> _Work instructions_
[a] Name every person who appears in the mailing-list reply on covering and unique indexes.
[b] Set down word for word everything in the mailing-list reply on covering and unique indexes from "From: Amit Kapila" down to "Subject: Re: WIP: Covering + unique indexes.".

Re: WIP: Covering + unique indexes.

From: Amit Kapila <amit(dot)kapila16(at)gmail(dot)com>
To: Robert Haas <robertmhaas(at)gmail(dot)com>
Cc: Anastasia Lubennikova <a(dot)lubennikova(at)postgrespro(dot)ru>, Andrey Borodin <amborodin(at)acm(dot)org>, pgsql-hackers <pgsql-hackers(at)postgresql(dot)org>, Anastasia Lubennikova <lubennikovaav(at)gmail(dot)com>
Subject: Re: WIP: Covering + unique indexes.
Date: 2016-10-04 13:20:35
Message-ID: CAA4eK1KnxpoiNNm-cpXEkvOwYxmioeZ5X7_yJU3cVcv6dQFMgA@mail.gmail.com
Views: Raw Message | Whole Thread | Download mbox | Resend email
Thread:
Lists: pgsql-hackers

On Tue, Sep 27, 2016 at 7:51 PM, Robert Haas <robertmhaas(at)gmail(dot)com> wrote:
> On Mon, Sep 26, 2016 at 11:17 AM, Anastasia Lubennikova
> <a(dot)lubennikova(at)postgrespro(dot)ru> wrote:
>>> Is there any fundamental problem in storing them in ordered way? I
>>> mean to say, you need to anyway store all the column values on leaf
>>> page, so why can't we find the exact location for the complete key.

> _Provided data_
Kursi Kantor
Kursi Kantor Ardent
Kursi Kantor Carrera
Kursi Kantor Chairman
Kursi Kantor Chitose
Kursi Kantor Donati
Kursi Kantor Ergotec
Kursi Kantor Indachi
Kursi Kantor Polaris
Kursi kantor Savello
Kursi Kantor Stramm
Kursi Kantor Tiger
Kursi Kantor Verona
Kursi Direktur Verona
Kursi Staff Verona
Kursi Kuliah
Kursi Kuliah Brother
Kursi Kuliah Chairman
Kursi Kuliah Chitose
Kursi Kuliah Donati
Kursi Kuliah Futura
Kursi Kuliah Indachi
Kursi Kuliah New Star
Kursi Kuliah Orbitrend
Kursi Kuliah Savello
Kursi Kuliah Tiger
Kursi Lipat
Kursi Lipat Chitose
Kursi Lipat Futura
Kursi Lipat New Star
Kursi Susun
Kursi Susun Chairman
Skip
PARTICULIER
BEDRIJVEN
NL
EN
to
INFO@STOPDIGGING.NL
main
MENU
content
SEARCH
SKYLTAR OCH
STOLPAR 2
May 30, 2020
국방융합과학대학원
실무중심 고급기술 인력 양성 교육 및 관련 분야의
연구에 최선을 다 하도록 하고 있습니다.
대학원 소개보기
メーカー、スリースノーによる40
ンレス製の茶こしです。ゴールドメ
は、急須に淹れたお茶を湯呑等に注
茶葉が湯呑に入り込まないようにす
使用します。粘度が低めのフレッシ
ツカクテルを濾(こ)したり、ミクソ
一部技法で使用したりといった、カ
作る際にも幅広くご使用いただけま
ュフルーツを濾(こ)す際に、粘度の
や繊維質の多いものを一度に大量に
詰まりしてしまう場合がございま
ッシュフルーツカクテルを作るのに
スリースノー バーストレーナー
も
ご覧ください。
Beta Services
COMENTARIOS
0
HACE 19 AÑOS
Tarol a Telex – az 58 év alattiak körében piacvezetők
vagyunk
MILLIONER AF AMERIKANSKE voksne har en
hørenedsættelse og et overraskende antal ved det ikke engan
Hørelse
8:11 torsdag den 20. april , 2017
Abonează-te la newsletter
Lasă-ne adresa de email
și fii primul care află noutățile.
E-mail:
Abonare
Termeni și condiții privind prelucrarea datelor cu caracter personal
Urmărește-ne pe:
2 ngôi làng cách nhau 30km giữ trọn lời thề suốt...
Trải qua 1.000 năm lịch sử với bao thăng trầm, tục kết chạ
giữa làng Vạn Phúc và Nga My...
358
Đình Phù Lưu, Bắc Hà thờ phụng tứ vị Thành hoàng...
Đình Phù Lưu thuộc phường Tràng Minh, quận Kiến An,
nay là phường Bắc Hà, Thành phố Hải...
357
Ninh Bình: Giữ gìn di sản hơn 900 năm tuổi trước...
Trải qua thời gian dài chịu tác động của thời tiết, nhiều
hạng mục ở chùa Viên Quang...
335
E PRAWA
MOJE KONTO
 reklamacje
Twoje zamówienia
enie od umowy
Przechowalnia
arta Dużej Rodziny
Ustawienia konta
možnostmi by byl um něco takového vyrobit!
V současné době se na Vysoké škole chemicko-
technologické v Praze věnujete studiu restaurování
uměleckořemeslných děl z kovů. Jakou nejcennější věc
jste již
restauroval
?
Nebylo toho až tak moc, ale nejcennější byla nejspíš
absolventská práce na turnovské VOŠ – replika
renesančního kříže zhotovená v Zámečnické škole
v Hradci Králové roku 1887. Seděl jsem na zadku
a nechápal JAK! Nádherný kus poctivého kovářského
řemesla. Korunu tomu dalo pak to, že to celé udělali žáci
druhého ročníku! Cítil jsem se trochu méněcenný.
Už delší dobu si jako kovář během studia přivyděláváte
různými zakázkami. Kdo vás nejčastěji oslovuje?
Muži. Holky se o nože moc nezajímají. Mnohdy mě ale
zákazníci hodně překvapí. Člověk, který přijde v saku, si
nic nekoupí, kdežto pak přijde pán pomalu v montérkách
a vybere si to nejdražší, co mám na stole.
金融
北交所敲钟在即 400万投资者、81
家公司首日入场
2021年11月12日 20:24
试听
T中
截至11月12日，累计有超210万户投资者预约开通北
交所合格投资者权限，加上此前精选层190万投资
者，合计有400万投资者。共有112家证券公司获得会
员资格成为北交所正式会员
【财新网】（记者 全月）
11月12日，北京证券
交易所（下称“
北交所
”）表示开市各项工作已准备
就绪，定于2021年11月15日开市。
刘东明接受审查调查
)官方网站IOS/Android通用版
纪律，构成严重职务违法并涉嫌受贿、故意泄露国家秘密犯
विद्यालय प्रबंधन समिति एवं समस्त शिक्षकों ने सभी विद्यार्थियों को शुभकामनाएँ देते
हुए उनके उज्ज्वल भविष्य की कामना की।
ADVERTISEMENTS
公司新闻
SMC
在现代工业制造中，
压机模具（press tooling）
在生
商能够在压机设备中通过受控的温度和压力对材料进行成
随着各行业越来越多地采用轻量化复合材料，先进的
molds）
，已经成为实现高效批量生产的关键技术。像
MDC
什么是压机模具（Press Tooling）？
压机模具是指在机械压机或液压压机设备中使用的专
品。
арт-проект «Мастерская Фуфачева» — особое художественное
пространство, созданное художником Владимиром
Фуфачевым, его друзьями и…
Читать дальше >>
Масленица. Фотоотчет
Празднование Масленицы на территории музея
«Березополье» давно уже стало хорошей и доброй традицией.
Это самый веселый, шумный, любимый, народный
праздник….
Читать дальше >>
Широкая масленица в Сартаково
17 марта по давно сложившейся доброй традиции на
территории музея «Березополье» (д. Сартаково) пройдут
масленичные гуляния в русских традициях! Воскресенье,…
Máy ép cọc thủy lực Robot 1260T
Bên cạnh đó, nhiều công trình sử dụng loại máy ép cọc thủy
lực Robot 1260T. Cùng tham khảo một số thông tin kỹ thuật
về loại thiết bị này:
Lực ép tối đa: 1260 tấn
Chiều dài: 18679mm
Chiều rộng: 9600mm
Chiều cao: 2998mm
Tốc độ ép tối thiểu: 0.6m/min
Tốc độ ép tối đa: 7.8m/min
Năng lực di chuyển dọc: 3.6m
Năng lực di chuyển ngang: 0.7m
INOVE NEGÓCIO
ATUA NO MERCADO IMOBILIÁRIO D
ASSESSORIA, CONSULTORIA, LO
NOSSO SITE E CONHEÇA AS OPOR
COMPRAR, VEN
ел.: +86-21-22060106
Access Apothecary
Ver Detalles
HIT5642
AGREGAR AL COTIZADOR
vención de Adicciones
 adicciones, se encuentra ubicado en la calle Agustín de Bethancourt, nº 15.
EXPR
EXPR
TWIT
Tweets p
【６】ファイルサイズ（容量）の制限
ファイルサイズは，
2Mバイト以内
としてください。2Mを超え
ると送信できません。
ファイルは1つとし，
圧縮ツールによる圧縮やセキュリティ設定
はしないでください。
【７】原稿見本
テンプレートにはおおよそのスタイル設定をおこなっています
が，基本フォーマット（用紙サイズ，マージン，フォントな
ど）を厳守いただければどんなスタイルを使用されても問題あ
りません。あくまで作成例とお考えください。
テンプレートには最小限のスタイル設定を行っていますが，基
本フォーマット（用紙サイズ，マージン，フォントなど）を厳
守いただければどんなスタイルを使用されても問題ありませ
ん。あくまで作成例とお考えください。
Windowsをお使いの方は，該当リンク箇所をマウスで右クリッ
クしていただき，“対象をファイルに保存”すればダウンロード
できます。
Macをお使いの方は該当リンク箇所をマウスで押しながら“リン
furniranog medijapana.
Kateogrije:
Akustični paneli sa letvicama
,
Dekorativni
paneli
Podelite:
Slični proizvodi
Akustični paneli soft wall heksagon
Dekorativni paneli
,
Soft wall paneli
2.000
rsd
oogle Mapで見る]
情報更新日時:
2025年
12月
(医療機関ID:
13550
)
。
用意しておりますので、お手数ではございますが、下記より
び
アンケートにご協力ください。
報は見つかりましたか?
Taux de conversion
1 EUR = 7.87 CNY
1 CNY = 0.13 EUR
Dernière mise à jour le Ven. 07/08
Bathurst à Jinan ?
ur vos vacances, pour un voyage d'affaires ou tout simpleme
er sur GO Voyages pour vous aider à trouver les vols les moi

> _Answers by item_
[a] Amit Kapila, Robert Haas, Anastasia Lubennikova, Andrey Borodin

[b]
From: Amit Kapila <amit(dot)kapila16(at)gmail(dot)com>
To: Robert Haas <robertmhaas(at)gmail(dot)com>
Cc: Anastasia Lubennikova <a(dot)lubennikova(at)postgrespro(dot)ru>, Andrey Borodin <amborodin(at)acm(dot)org>, pgsql-hackers <pgsql-hackers(at)postgresql(dot)org>, Anastasia Lubennikova <lubennikovaav(at)gmail(dot)com>
Subject: Re: WIP: Covering + unique indexes.